GIUSEPPE ADAMOLI - 15/05/2015

federalismoC’era una volta il federalismo, almeno la parola, frastornata e surclassata dalla propaganda urlata e dalla confusione. Non la usavo mai, preferivo il termine “regionalismo forte”, ma il concetto era analogo e mi attraeva. Voleva dire un vigoroso sistema delle autonomie locali con un ruolo regolatore, programmatico, legislativo delle Regioni. Purtroppo però gli si attribuiva un valore tutt’altro che univoco che andava dal federalismo comunale al secessionismo.

Due paradossi. Il federalismo comunale perché senza un certo grado di autonomia legislativa non è federalismo. Il secessionismo perché il federalismo storicamente unisce dentro uno Stato, non separa da uno Stato. Una confusione alimentata dalla Lega (che pure aveva avuto il merito di riportare in primo piano questa questione istituzionale) ma che aveva coinvolto anche l’Ulivo responsabile della riforma del 2001 che affidava alle Regioni alcuni poteri propriamente statali e che non riconosceva la necessaria clausola dell’interesse nazionale.

Oggi, non solo il termine “federalismo” è stato quasi rimosso dal vocabolario politico ma è coperto da pesante diffidenza popolare. Non serve compulsare i sondaggi d’opinione per capire che le prossime elezioni regionali vedranno un’astensione altissima. Oltre alla riforma del 2001, la responsabilità ricade sugli amministratori regionali che soprattutto negli ultimi tempi hanno compiuto tanti errori e messo in luce un senso etico molto discutibile.

Ma perché prendersela con l’Istituzione in quanto tale? La classe dirigente delle Regioni è selezionata e prodotta dai partiti e scelta dagli elettori (preferenze) più di quanto non avvenga per il Parlamento. Infatti difetti e pregi del personale politico si equivalgono a Milano come a Roma. Fatto sta che sta prendendo piede una suggestione centralista che mi preoccupa molto. Non si governa soltanto dal centro una società complessa e molto differenziata come la nostra. L’indebolimento delle Regioni comporta una ricaduta negativa su tutto il sistema delle autonomie. Se qualche sindaco immagina che Regioni più deboli significhino Comuni più forti si illude fortemente.

La riforma costituzionale in corso correggerà alcuni eccessi di potere regionale della riforma del 2001 ma corre il rischio di riportare troppe funzioni a Roma e di ridurre le Regioni ad enti di quasi solo decentramento amministrativo con scarsa autonomia politica. È necessaria una correzione della riforma. Bisogna far funzionare bene, senza sprechi e duplicazioni dannose, la vita pubblica fra stato e istituzioni locali stabilendo bene le competenze di ciascuno senza lasciare zone grigie.

### RIGHE ESTRATTE

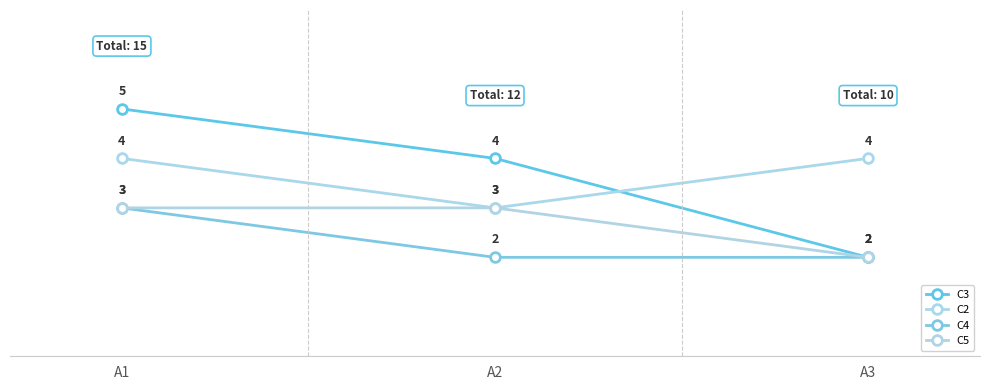

How many lines are shown in the chart?

4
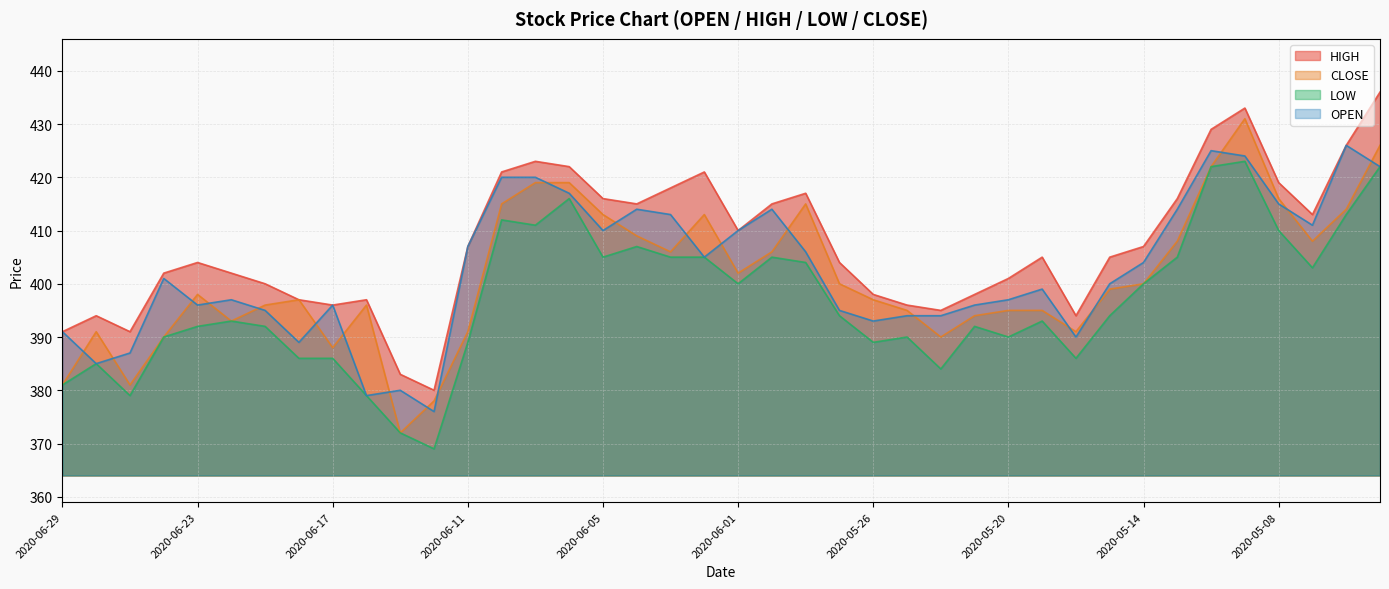

At how many categories does at least one series exceed 407?

17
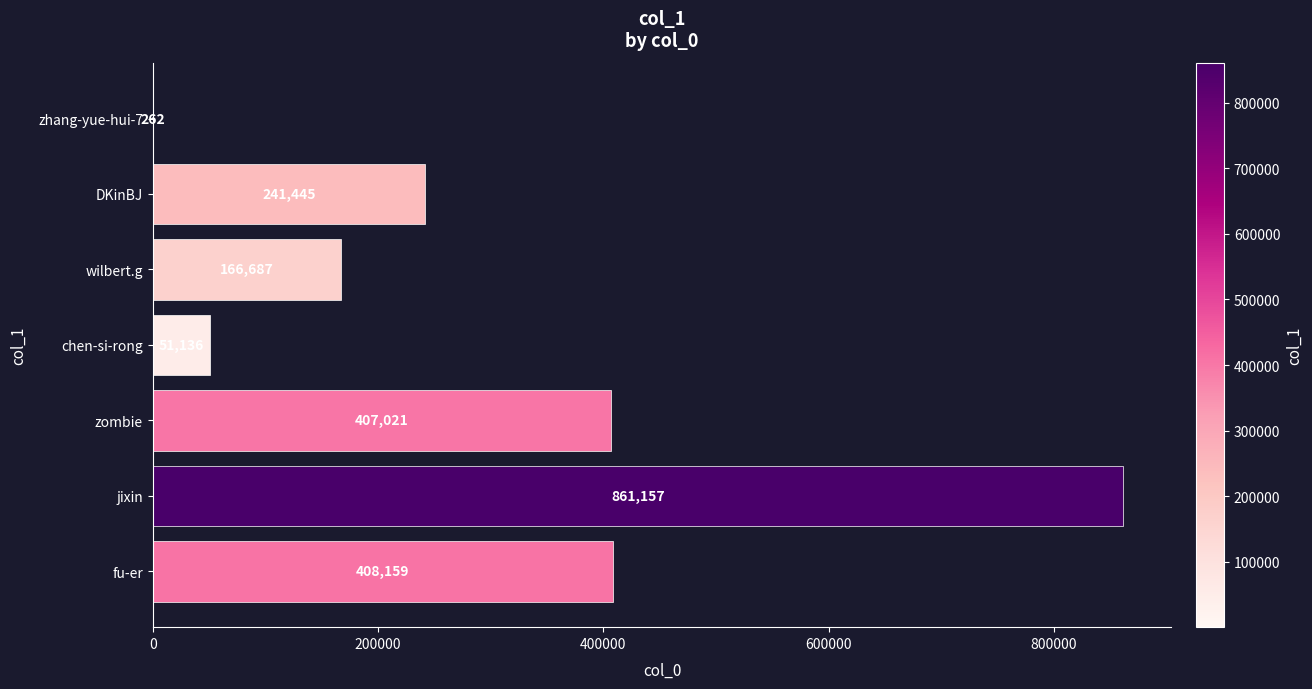

What is the change in value from zhang-yue-hui-7 to wilbert.g?

+166425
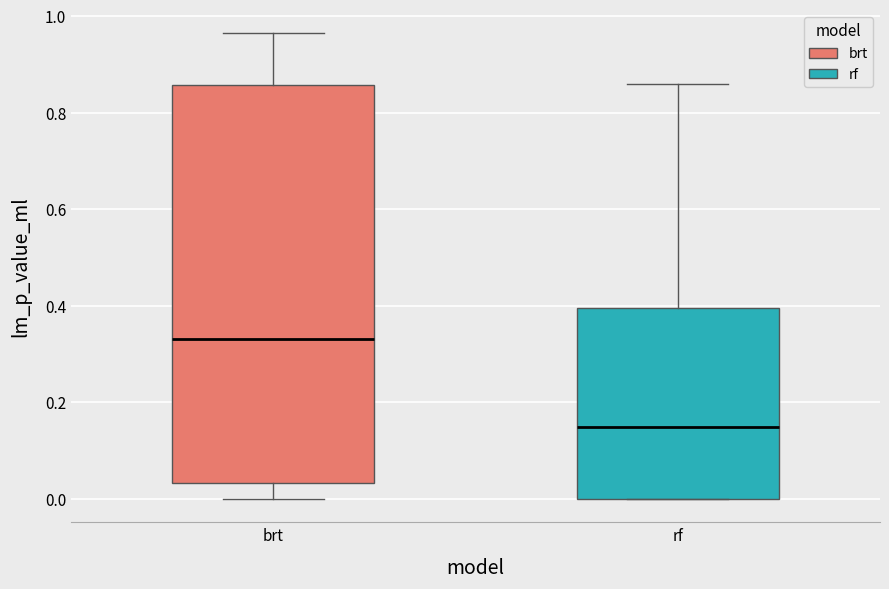

Reading left to right, transcribe this box plot: for each box, give where its median line is, the range the box spans, and where its two whiskers end, as read against the y-axis. The values are not printed on the chart, so give them approximately, as read against the axis.

brt: median 0.34, box 0.04 to 0.86, whiskers 0.00 to 0.96
rf: median 0.14, box 0.00 to 0.40, whiskers 0.00 to 0.86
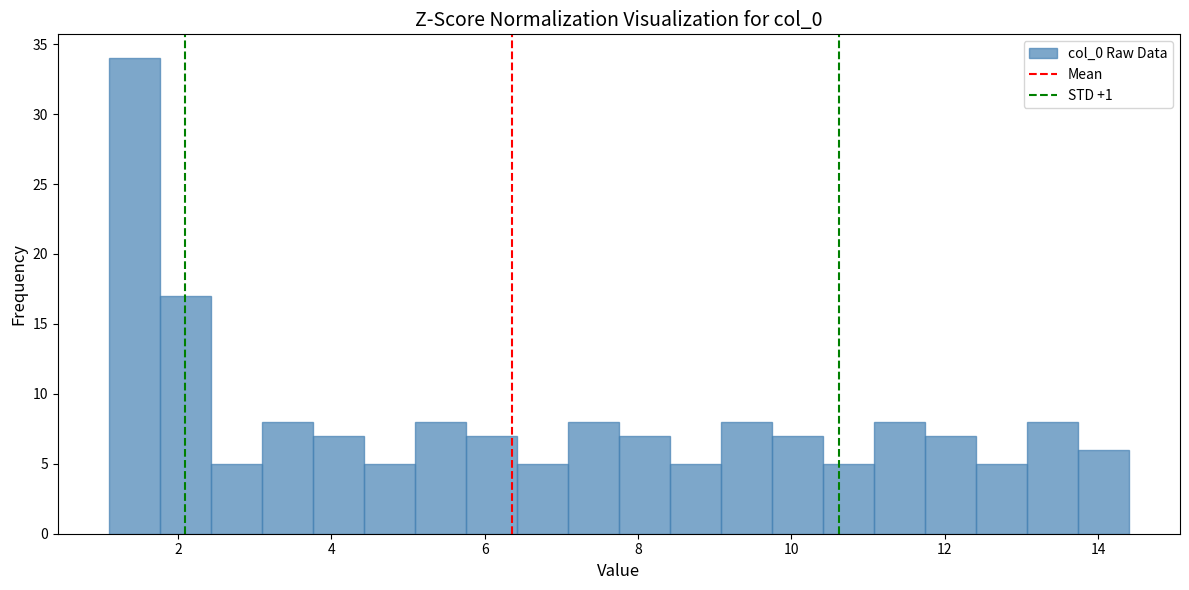

Read against the x-axis, roughly where is the centre of the tallest bar?

1.4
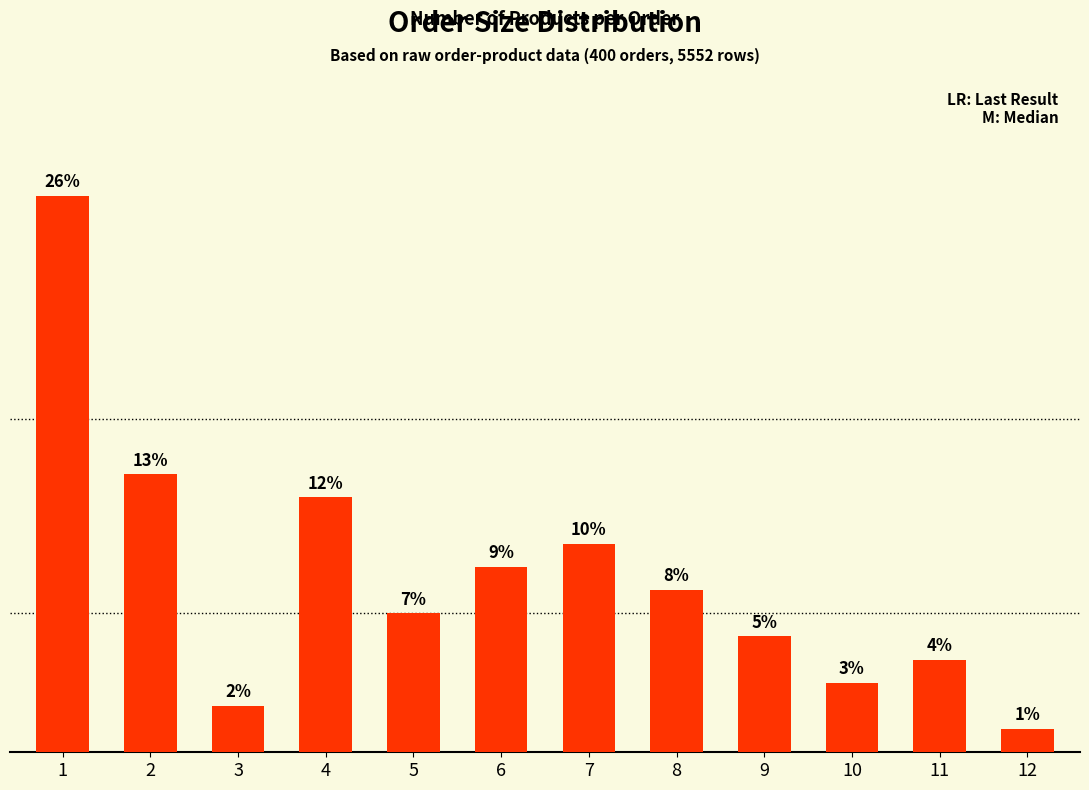

Rank the categories by value from highest to lowest.

1, 2, 4, 7, 6, 8, 5, 9, 11, 10, 3, 12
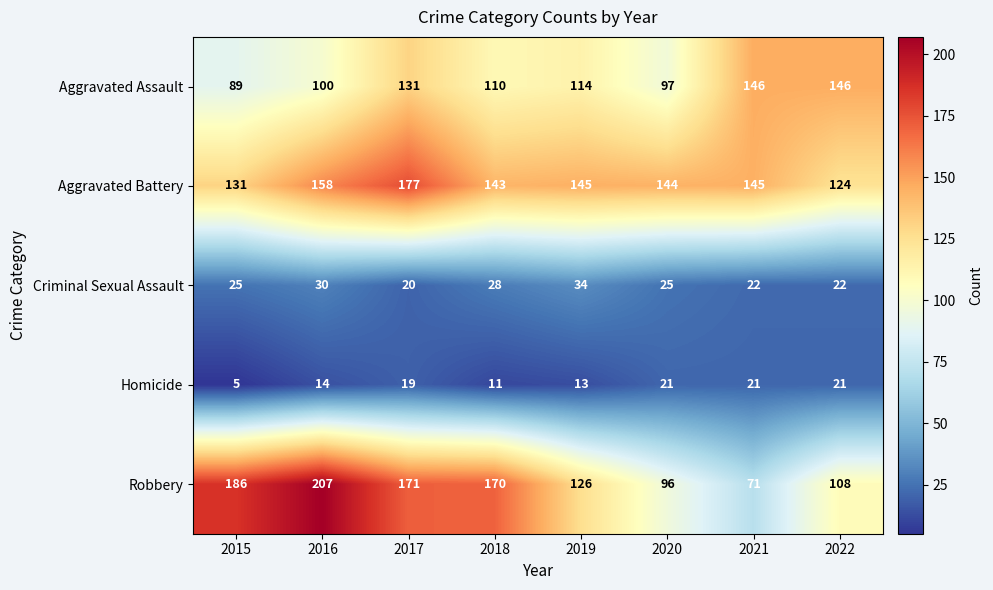

Is it true that Homicide equals 3 at 2015?

False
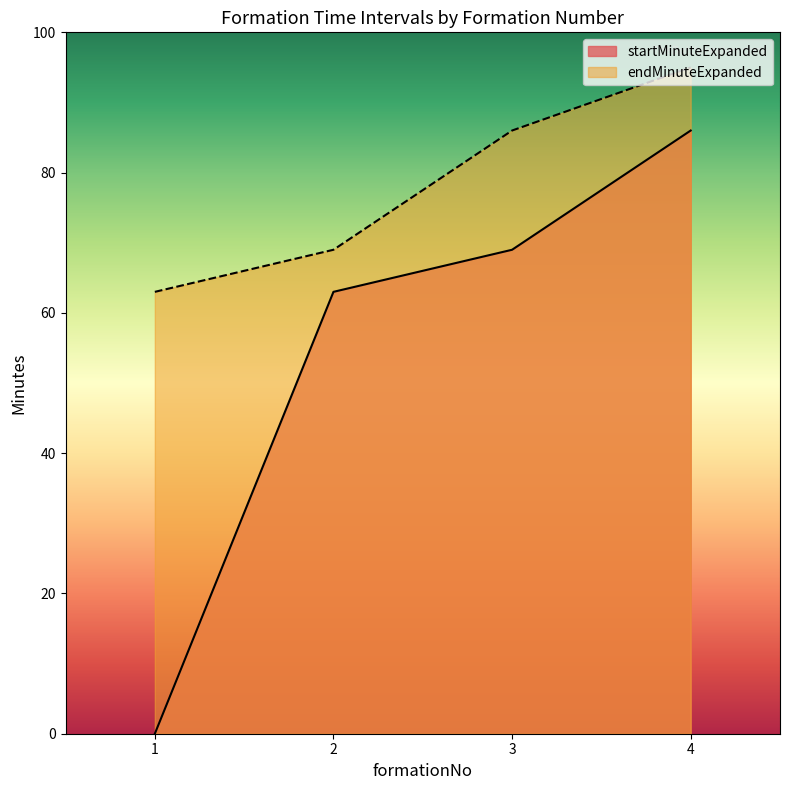

True or false: startMinuteExpanded has a value of 44 at 3.

False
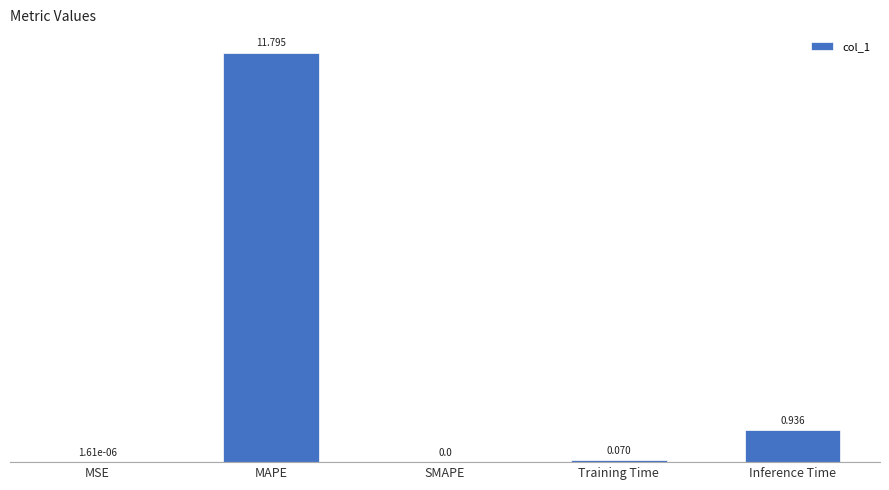

At which category does the chart reach its peak across all series?

MAPE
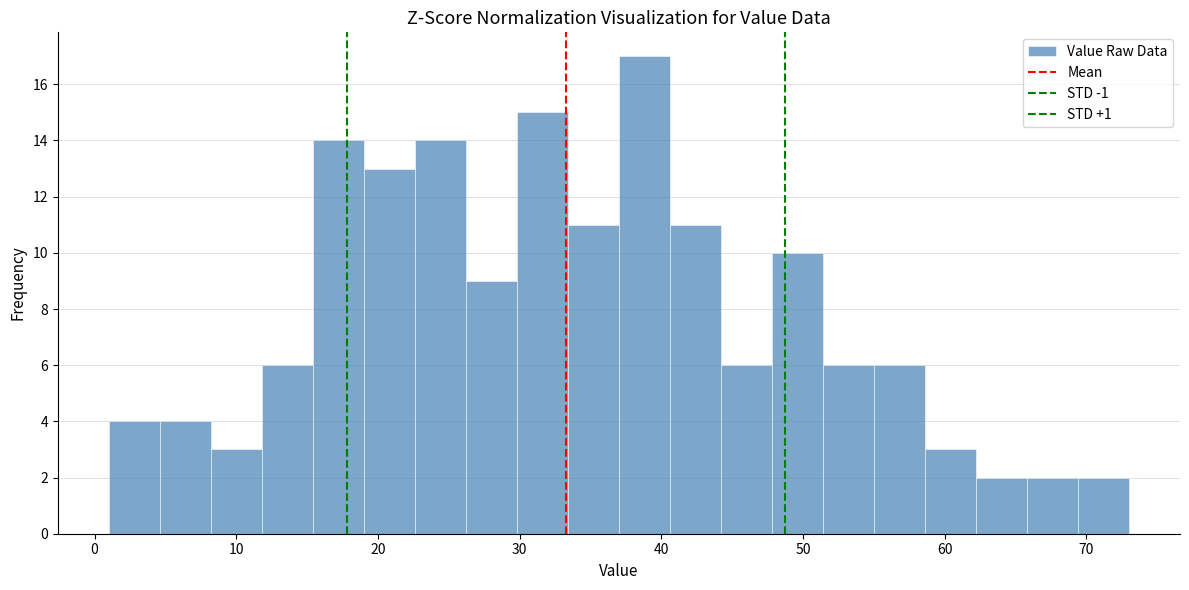

Read against the x-axis, roughly where is the centre of the tallest bar?

39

### ESERCIZI PROPOSTI
(a) Elenchi gli aggettivi con cui il brano sul federalismo qualifica il ruolo delle Regioni nel sistema delle autonomie locali.
(b) Ricopi senza alcuna modifica la parte del brano sul federalismo che si apre con le parole contenenti «La riforma costituzionale» e si chiude con «lasciare zone grigie.».

### SOLUZIONI DEGLI ESERCIZI
(a) regolatore, programmatico, legislativo

(b)
La riforma costituzionale in corso correggerà alcuni eccessi di potere regionale della riforma del 2001 ma corre il rischio di riportare troppe funzioni a Roma e di ridurre le Regioni ad enti di quasi solo decentramento amministrativo con scarsa autonomia politica. È necessaria una correzione della riforma. Bisogna far funzionare bene, senza sprechi e duplicazioni dannose, la vita pubblica fra stato e istituzioni locali stabilendo bene le competenze di ciascuno senza lasciare zone grigie.